Jiang, Ming (China University of Petroleum) | Ke, Shizhen (China University of Petroleum) | Kang, Zhengming (China University of Petroleum) | Sun, Xu (China University of Petroleum) | Yin, Chengfang (China University of Petroleum)
Identifying low-resistivity reservoirs, which are important oil reservoirs with considerable productivity, is a real challenge to conventional electrical resistivity logging methods. For this reason, this paper introduces a new spectrum logging method for effective identification of low-resistivity reservoirs. This method measures the complex-resistivity spectrum of formation, which is sensitive to water-filled porosity without the influence of low resistivity. This paper presents the relationships between the complex-resistivity spectrum and petrophysical properties based on laboratory data. The electrode array of the prototype for borehole testing is also described. A numerical simulation was performed to study the detection characteristics of this prototype and field tests were conducted to verify the feasibility of this method. The results show that variations in water-filled porosity obtained by this method show a good fit with the actual values.

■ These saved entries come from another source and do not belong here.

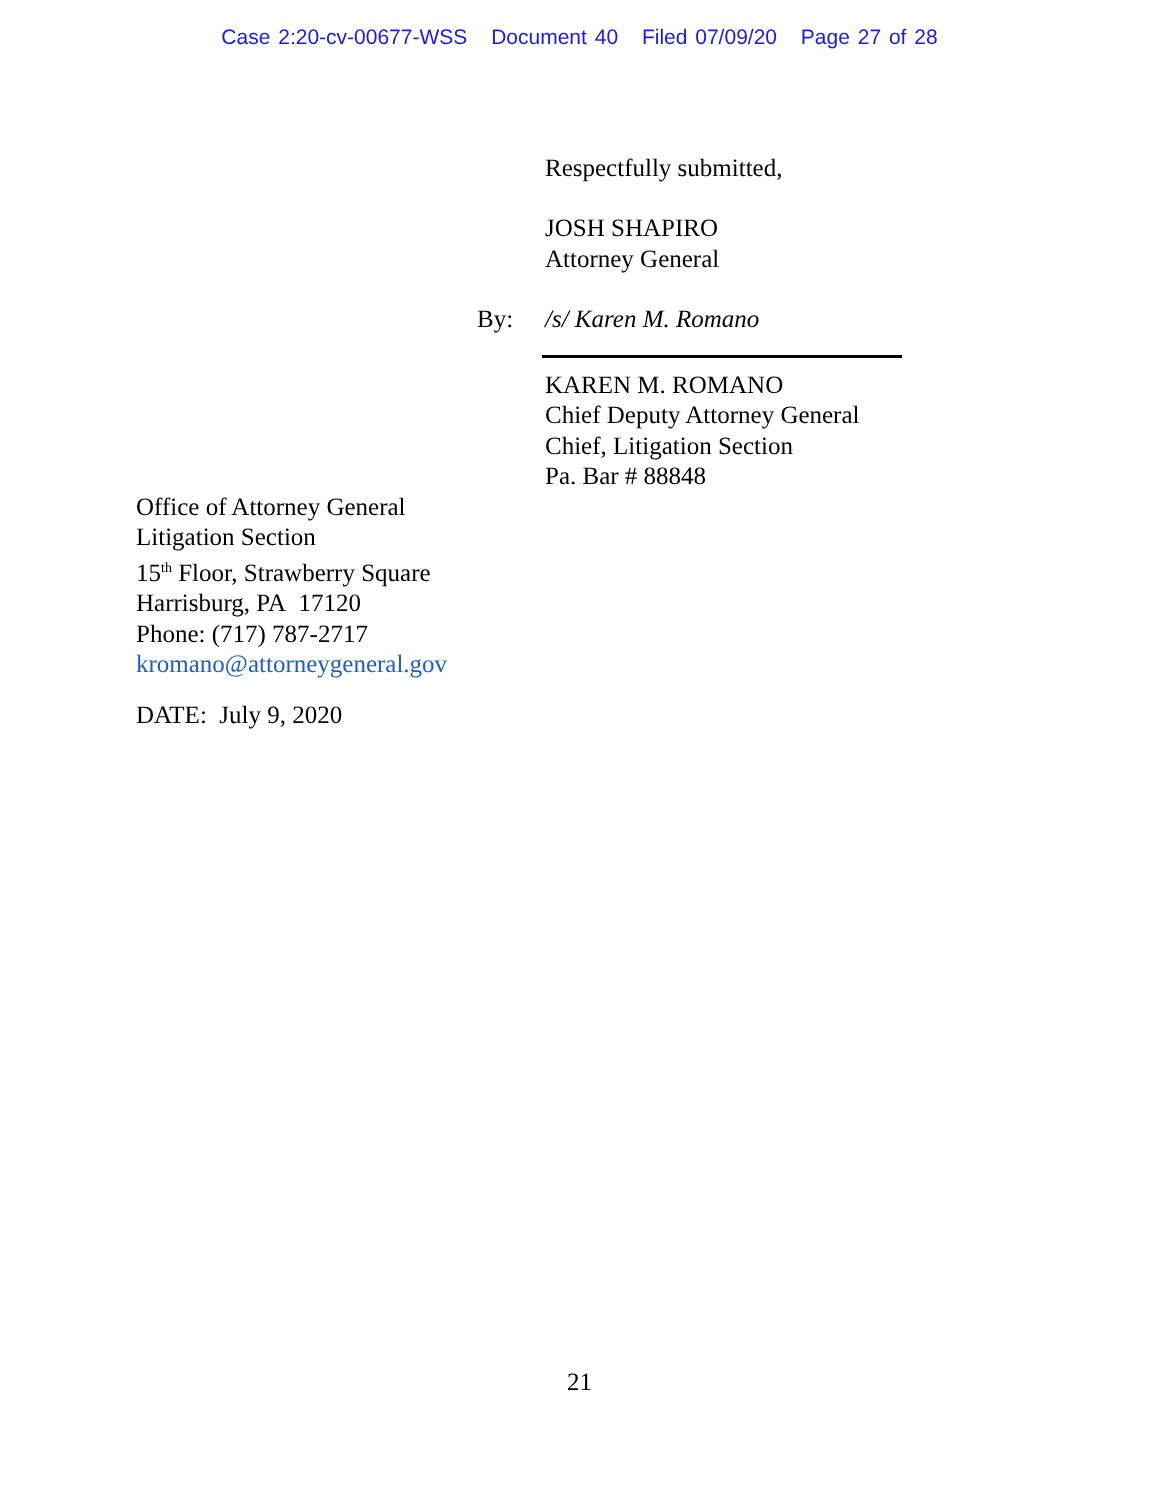Case 2:20-cv-00677-WSS Document 40 Filed 07/09/20 Page 27 of 28
Respectfully submitted,
JOSH SHAPIRO
Attorney General
By: /s/ Karen M. Romano
KAREN M. ROMANO
Chief Deputy Attorney General
Chief, Litigation Section
Pa. Bar # 88848
Office of Attorney General
Litigation Section
15<sup>th</sup> Floor, Strawberry Square
Harrisburg, PA 17120
Phone: (717) 787-2717
kromano@attorneygeneral.gov
DATE: July 9, 2020
21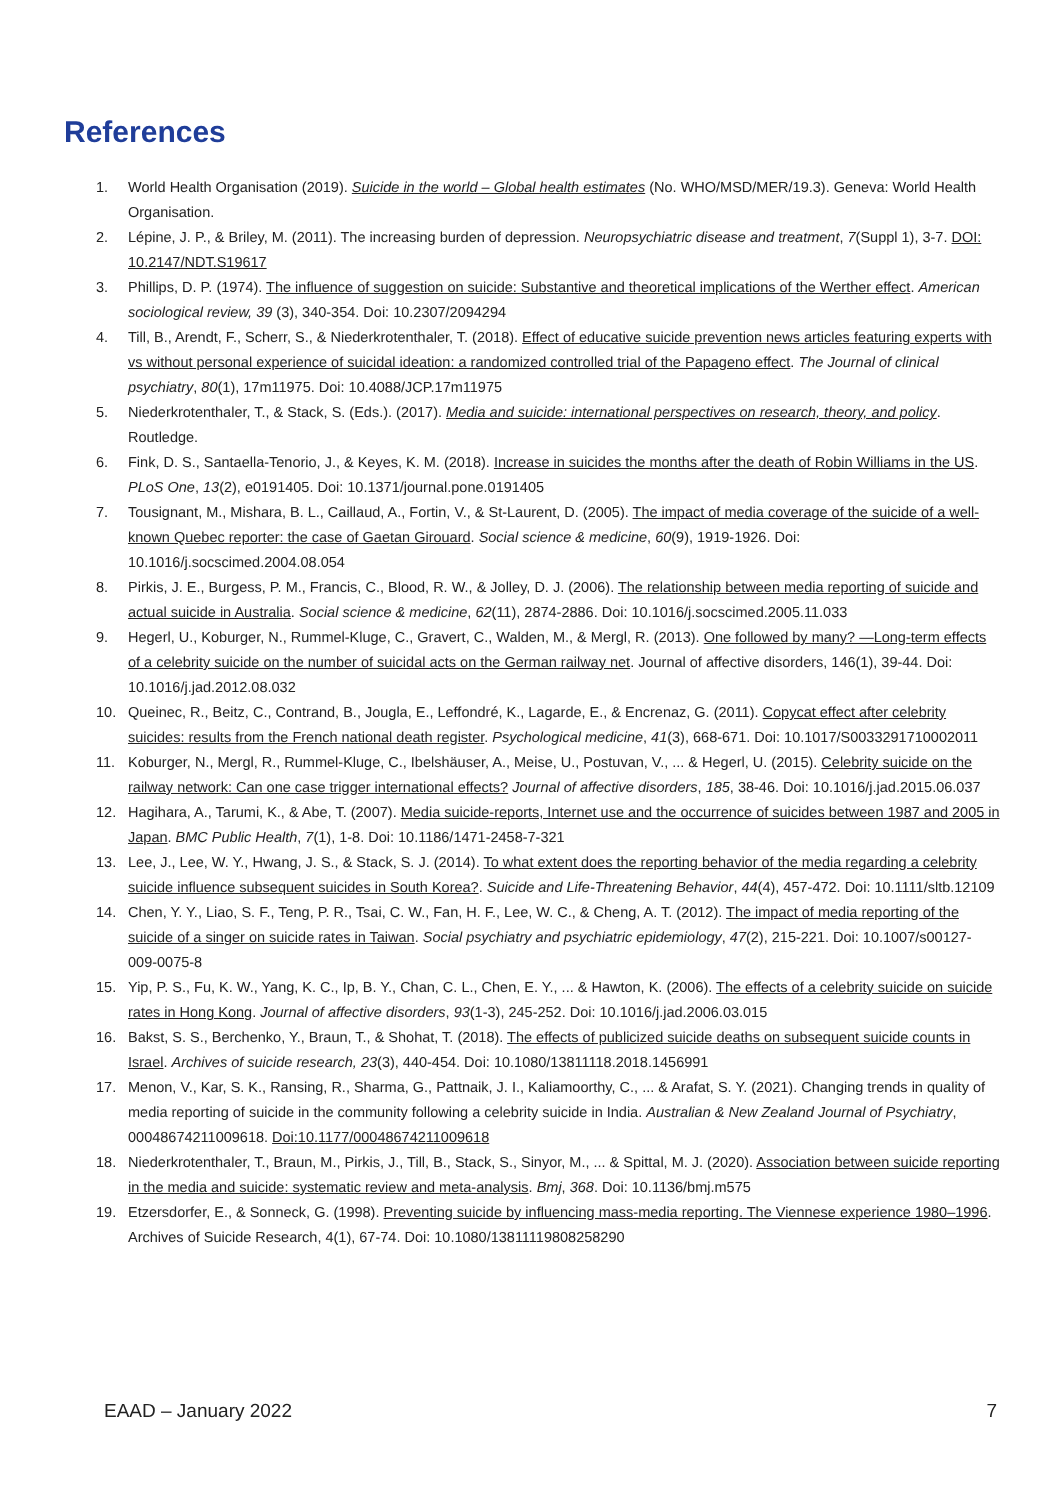References
1. World Health Organisation (2019). Suicide in the world – Global health estimates (No. WHO/MSD/MER/19.3). Geneva: World Health Organisation.
2. Lépine, J. P., & Briley, M. (2011). The increasing burden of depression. Neuropsychiatric disease and treatment, 7(Suppl 1), 3-7. DOI: 10.2147/NDT.S19617
3. Phillips, D. P. (1974). The influence of suggestion on suicide: Substantive and theoretical implications of the Werther effect. American sociological review, 39 (3), 340-354. Doi: 10.2307/2094294
4. Till, B., Arendt, F., Scherr, S., & Niederkrotenthaler, T. (2018). Effect of educative suicide prevention news articles featuring experts with vs without personal experience of suicidal ideation: a randomized controlled trial of the Papageno effect. The Journal of clinical psychiatry, 80(1), 17m11975. Doi: 10.4088/JCP.17m11975
5. Niederkrotenthaler, T., & Stack, S. (Eds.). (2017). Media and suicide: international perspectives on research, theory, and policy. Routledge.
6. Fink, D. S., Santaella-Tenorio, J., & Keyes, K. M. (2018). Increase in suicides the months after the death of Robin Williams in the US. PLoS One, 13(2), e0191405. Doi: 10.1371/journal.pone.0191405
7. Tousignant, M., Mishara, B. L., Caillaud, A., Fortin, V., & St-Laurent, D. (2005). The impact of media coverage of the suicide of a well-known Quebec reporter: the case of Gaetan Girouard. Social science & medicine, 60(9), 1919-1926. Doi: 10.1016/j.socscimed.2004.08.054
8. Pirkis, J. E., Burgess, P. M., Francis, C., Blood, R. W., & Jolley, D. J. (2006). The relationship between media reporting of suicide and actual suicide in Australia. Social science & medicine, 62(11), 2874-2886. Doi: 10.1016/j.socscimed.2005.11.033
9. Hegerl, U., Koburger, N., Rummel-Kluge, C., Gravert, C., Walden, M., & Mergl, R. (2013). One followed by many? —Long-term effects of a celebrity suicide on the number of suicidal acts on the German railway net. Journal of affective disorders, 146(1), 39-44. Doi: 10.1016/j.jad.2012.08.032
10. Queinec, R., Beitz, C., Contrand, B., Jougla, E., Leffondré, K., Lagarde, E., & Encrenaz, G. (2011). Copycat effect after celebrity suicides: results from the French national death register. Psychological medicine, 41(3), 668-671. Doi: 10.1017/S0033291710002011
11. Koburger, N., Mergl, R., Rummel-Kluge, C., Ibelshäuser, A., Meise, U., Postuvan, V., ... & Hegerl, U. (2015). Celebrity suicide on the railway network: Can one case trigger international effects? Journal of affective disorders, 185, 38-46. Doi: 10.1016/j.jad.2015.06.037
12. Hagihara, A., Tarumi, K., & Abe, T. (2007). Media suicide-reports, Internet use and the occurrence of suicides between 1987 and 2005 in Japan. BMC Public Health, 7(1), 1-8. Doi: 10.1186/1471-2458-7-321
13. Lee, J., Lee, W. Y., Hwang, J. S., & Stack, S. J. (2014). To what extent does the reporting behavior of the media regarding a celebrity suicide influence subsequent suicides in South Korea?. Suicide and Life‐Threatening Behavior, 44(4), 457-472. Doi: 10.1111/sltb.12109
14. Chen, Y. Y., Liao, S. F., Teng, P. R., Tsai, C. W., Fan, H. F., Lee, W. C., & Cheng, A. T. (2012). The impact of media reporting of the suicide of a singer on suicide rates in Taiwan. Social psychiatry and psychiatric epidemiology, 47(2), 215-221. Doi: 10.1007/s00127-009-0075-8
15. Yip, P. S., Fu, K. W., Yang, K. C., Ip, B. Y., Chan, C. L., Chen, E. Y., ... & Hawton, K. (2006). The effects of a celebrity suicide on suicide rates in Hong Kong. Journal of affective disorders, 93(1-3), 245-252. Doi: 10.1016/j.jad.2006.03.015
16. Bakst, S. S., Berchenko, Y., Braun, T., & Shohat, T. (2018). The effects of publicized suicide deaths on subsequent suicide counts in Israel. Archives of suicide research, 23(3), 440-454. Doi: 10.1080/13811118.2018.1456991
17. Menon, V., Kar, S. K., Ransing, R., Sharma, G., Pattnaik, J. I., Kaliamoorthy, C., ... & Arafat, S. Y. (2021). Changing trends in quality of media reporting of suicide in the community following a celebrity suicide in India. Australian & New Zealand Journal of Psychiatry, 00048674211009618. Doi:10.1177/00048674211009618
18. Niederkrotenthaler, T., Braun, M., Pirkis, J., Till, B., Stack, S., Sinyor, M., ... & Spittal, M. J. (2020). Association between suicide reporting in the media and suicide: systematic review and meta-analysis. Bmj, 368. Doi: 10.1136/bmj.m575
19. Etzersdorfer, E., & Sonneck, G. (1998). Preventing suicide by influencing mass-media reporting. The Viennese experience 1980–1996. Archives of Suicide Research, 4(1), 67-74. Doi: 10.1080/13811119808258290
EAAD – January 2022 7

Further, water saturation can be obtained for oil reservoirs, especially for low-resistivity reservoirs. This logging method provides an approach to characterize oil reservoirs that is more effective than existing methods for the case of low-resistivity reservoirs.

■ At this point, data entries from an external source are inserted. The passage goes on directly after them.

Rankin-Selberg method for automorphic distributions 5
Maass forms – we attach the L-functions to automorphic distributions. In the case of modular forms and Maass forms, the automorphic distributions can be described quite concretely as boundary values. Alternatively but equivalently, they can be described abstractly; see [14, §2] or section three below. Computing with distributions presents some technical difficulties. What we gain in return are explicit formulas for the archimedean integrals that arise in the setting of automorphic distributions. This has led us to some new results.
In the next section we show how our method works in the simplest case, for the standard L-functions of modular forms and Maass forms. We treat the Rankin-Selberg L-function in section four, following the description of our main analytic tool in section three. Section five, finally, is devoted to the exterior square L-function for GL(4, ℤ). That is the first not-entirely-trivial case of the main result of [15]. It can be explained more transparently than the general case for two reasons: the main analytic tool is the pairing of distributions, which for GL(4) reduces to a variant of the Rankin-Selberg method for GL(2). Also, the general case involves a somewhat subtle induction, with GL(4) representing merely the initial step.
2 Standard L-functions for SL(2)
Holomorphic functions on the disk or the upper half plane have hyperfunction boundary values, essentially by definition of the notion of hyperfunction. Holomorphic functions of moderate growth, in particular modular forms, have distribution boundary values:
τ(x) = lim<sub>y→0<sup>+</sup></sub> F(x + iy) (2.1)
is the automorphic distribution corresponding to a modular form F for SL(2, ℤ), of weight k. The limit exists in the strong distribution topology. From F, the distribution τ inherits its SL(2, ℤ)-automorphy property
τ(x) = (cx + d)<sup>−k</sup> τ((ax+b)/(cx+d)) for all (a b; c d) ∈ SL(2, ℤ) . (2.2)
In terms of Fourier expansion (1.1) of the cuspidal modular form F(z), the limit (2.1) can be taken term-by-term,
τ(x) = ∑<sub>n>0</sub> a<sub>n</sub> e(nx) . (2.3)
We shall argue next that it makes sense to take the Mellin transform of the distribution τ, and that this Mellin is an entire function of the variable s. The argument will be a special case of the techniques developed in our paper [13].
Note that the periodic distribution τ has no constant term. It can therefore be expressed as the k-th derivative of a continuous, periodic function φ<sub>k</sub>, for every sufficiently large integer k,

During the past four decades, an increasing number of low-resistivity reservoirs have been discovered in new locations. Today there are many documented records of low-resistivity reservoirs in locations including the Gulf of Mexico, North Sea, Indonesia, Venezuela, and the Tarim Basin. Several studies have proven the productivity of these reservoirs (Zemanek, 1989; Souvick, 2003), but the term ‘low-resistivity reservoir’ is rather relative and lacks an absolute description. Low-resistivity reservoirs not only imply low absolute values of resistivity, but also a lack of positive contrast in measured resistivity between the reservoir and the water zone, making them difficult to identify using traditional electrical logging data. There are many causes of low-resistivity reservoirs, but there is usually only one primary cause in any given location. For example, Gulf Coast (USA) and Misoa Sands (Venezuela) are caused by laminated shaly sand (Ruhovets, 1990; Coll et al., 1996), Midway Sunset Field (California, USA) and Potiguar Basin (NE Brazil) are caused by fresh formation waters (Wharton et al., 1981; Condessa, 1995), and the Simpson Series (Oklahoma, USA) is caused by conductive minerals (Schulze et al., 1985).